Summary
- High CPU and High memory due to abuse of RPC methods. Auto resolved.
- Beacon out of sync - Almost the same time as RPC abuse. Auto resolved.
- DB space alerts - expanding disk or remove excessive logs.
July 27th
- Memory alert for explorer nodes (4:45a.m - 11:00a.m)
- After restarted nodes, the alert rate drops and calms down.
- Still another high memory happened at 6:41-8:00.
- Prometheus data missing. Suspect abuse of RPC calls.
- Meanwhile, Beacon out of sync happened
- Out of sync rate is high before restarting nodes for memory issues. After restarting the node, rate dropped significantly.
- Resolved automatically.
July 28th
- Only one Beacon out of sync issue. Resolved automatically.
- Error “Average UnHealthyHostCount GreaterThanOrEqualToThreshold 1.0”
- Resolved automatically
July 29th
- Eth bridge down - resolved by soph
- Error “Average UnHealthyHostCount GreaterThanOrEqualToThreshold 1.0”
- Resolved automatically
July 30th
- Error “Average UnHealthyHostCount GreaterThanOrEqualToThreshold 1.0”
- Resolved automatically
July 31th
- RPC response delay (AverageDurationRPCTest - Over a period of 15 min, in normal condition the average is below 500ms, during issue there would multiple spike and user will already start complaining there are issues)

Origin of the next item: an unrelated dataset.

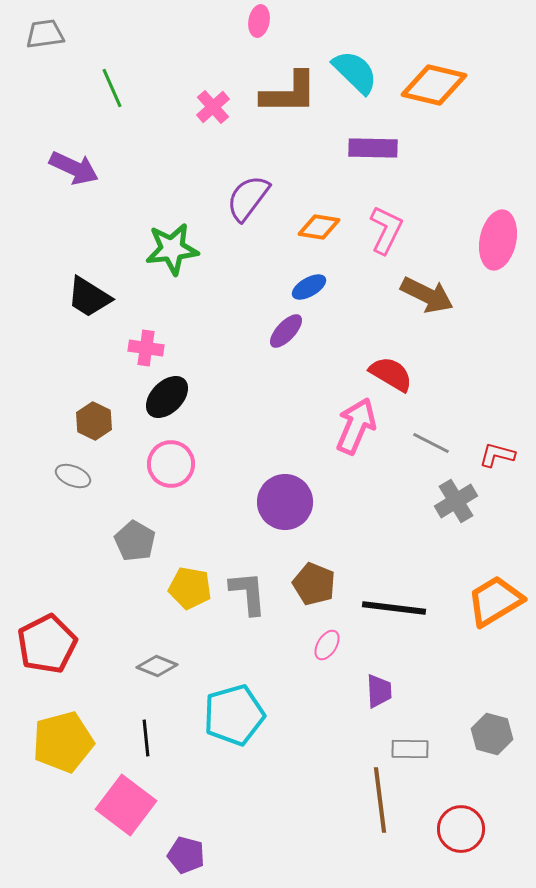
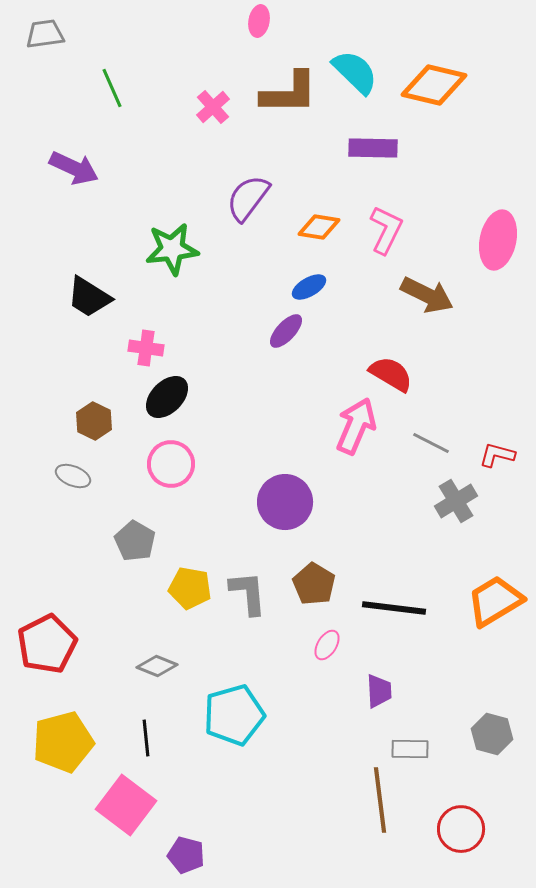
brown pentagon at (314, 584): rotated 9 degrees clockwise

- Restarted explorer nodes
- Data missing at grafana
Aug 1th - Aug 2th
- Unheathy host alert
- Average UnHealthyHostCount GreaterThanOrEqualToThreshold 1.0
- Resolved automatically
- Disk space alert
- Explorer nodes running out of disk
- Some report wrong disk usage (at /data instead of /)
- Extended volume of some virginia instances from 160GB to 200GB
- Other instances removed latest logs at July (releases ~5GB disk)
- Explorer nodes running out of disk
Take aways:
-
Some prometheus data missing from July 28th to Aug 2th. Need investigate.
-
Fixed already
-
Add the prometheus service to pagerduty
-
Some new alerts need better documentation of handling:
-
Average UnHealthyHostCount (Description can be clearer?) - updated on 4 Aug Nita Neou (Soph)
-
AverageDurationRPCTest
-
Some nodes have volume mounted to different points (/ and /data). Need distinguish and check disk usage at /data.
-
Haodi can look into this issue.
-
A large number of logs come from core/tx_pool.go:1023 (new transaction added to transaction pool). Shall lower the log level.